- Document segment -
Start of Block

To prove that $A$-favoured Kruskal's algorithm will find a satisfying MST whenever there is one is, in fact, not trivial even if we have been enlightened with or especially when we are distracted by the general techniques on how to prove greedy algorithm is correct.

Here goes my proof. Let us fix the weighted graph $G$ so that we will often be referring to $G$ implicitly. Let $R$ be a particular run of Kruskal's algorithm that produces $m$, an MST. Let $RA$ be a particular run of $A$-favoured Kruskal's algorithm that produce $ma$, another MST. ($RA$ may or may not be the same as $A$ and $ma$ may or may not be the same as $m$). Suppose $w_1\lt w_2\lt\cdots$ is the increasing sequence of all distinct edge weights. Break up the while loop of $R$ into smaller loops $R_1\lt R_2\lt\cdots$. For each $i$, $R_i$ iterates over all edges of weight $w_i$. For each such edge, $R_i$ adds it to the growing forest if it connects two different trees and ignores it otherwise. Let $F_i$ be the forest obtained at the end of $R_i$. Let $E_0=G$. For $i\gt0$, let graph $E_i$ has the same vertices as $G$ and all edges of $G$ except the edges of weights greater than $w_i$.

End of Block

- Listed records -
Start of Block

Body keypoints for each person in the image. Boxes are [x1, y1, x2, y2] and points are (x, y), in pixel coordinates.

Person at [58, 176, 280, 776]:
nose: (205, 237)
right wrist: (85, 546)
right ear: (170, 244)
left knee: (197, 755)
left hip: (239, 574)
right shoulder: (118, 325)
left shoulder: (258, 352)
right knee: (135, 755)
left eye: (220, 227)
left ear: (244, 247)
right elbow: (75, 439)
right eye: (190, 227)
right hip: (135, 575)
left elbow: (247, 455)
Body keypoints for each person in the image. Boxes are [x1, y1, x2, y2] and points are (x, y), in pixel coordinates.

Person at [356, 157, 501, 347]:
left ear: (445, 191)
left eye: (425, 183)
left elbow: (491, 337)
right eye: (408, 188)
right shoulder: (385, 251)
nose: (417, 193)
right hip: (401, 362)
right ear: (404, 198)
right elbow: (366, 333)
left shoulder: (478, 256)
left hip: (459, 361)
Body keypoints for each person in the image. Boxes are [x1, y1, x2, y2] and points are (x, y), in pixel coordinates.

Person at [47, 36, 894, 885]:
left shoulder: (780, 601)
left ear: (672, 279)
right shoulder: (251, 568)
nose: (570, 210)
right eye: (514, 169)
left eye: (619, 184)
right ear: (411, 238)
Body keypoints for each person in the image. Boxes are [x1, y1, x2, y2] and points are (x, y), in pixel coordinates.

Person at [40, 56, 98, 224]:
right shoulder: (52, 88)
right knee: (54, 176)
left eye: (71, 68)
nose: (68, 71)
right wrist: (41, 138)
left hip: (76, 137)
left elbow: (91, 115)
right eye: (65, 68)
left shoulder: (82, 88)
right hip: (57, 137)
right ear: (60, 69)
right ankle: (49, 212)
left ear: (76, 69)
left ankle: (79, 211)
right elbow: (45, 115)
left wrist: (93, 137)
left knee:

End of Block

- What you need to do -
Reproduce the part of the Kruskal proof from "Here goes my" to "greater than $w_i$.". Rely only on the proof about Kruskal's algorithm and set aside the entries.

- Response to the task -
Here goes my proof. Let us fix the weighted graph $G$ so that we will often be referring to $G$ implicitly. Let $R$ be a particular run of Kruskal's algorithm that produces $m$, an MST. Let $RA$ be a particular run of $A$-favoured Kruskal's algorithm that produce $ma$, another MST. ($RA$ may or may not be the same as $A$ and $ma$ may or may not be the same as $m$). Suppose $w_1\lt w_2\lt\cdots$ is the increasing sequence of all distinct edge weights. Break up the while loop of $R$ into smaller loops $R_1\lt R_2\lt\cdots$. For each $i$, $R_i$ iterates over all edges of weight $w_i$. For each such edge, $R_i$ adds it to the growing forest if it connects two different trees and ignores it otherwise. Let $F_i$ be the forest obtained at the end of $R_i$. Let $E_0=G$. For $i\gt0$, let graph $E_i$ has the same vertices as $G$ and all edges of $G$ except the edges of weights greater than $w_i$.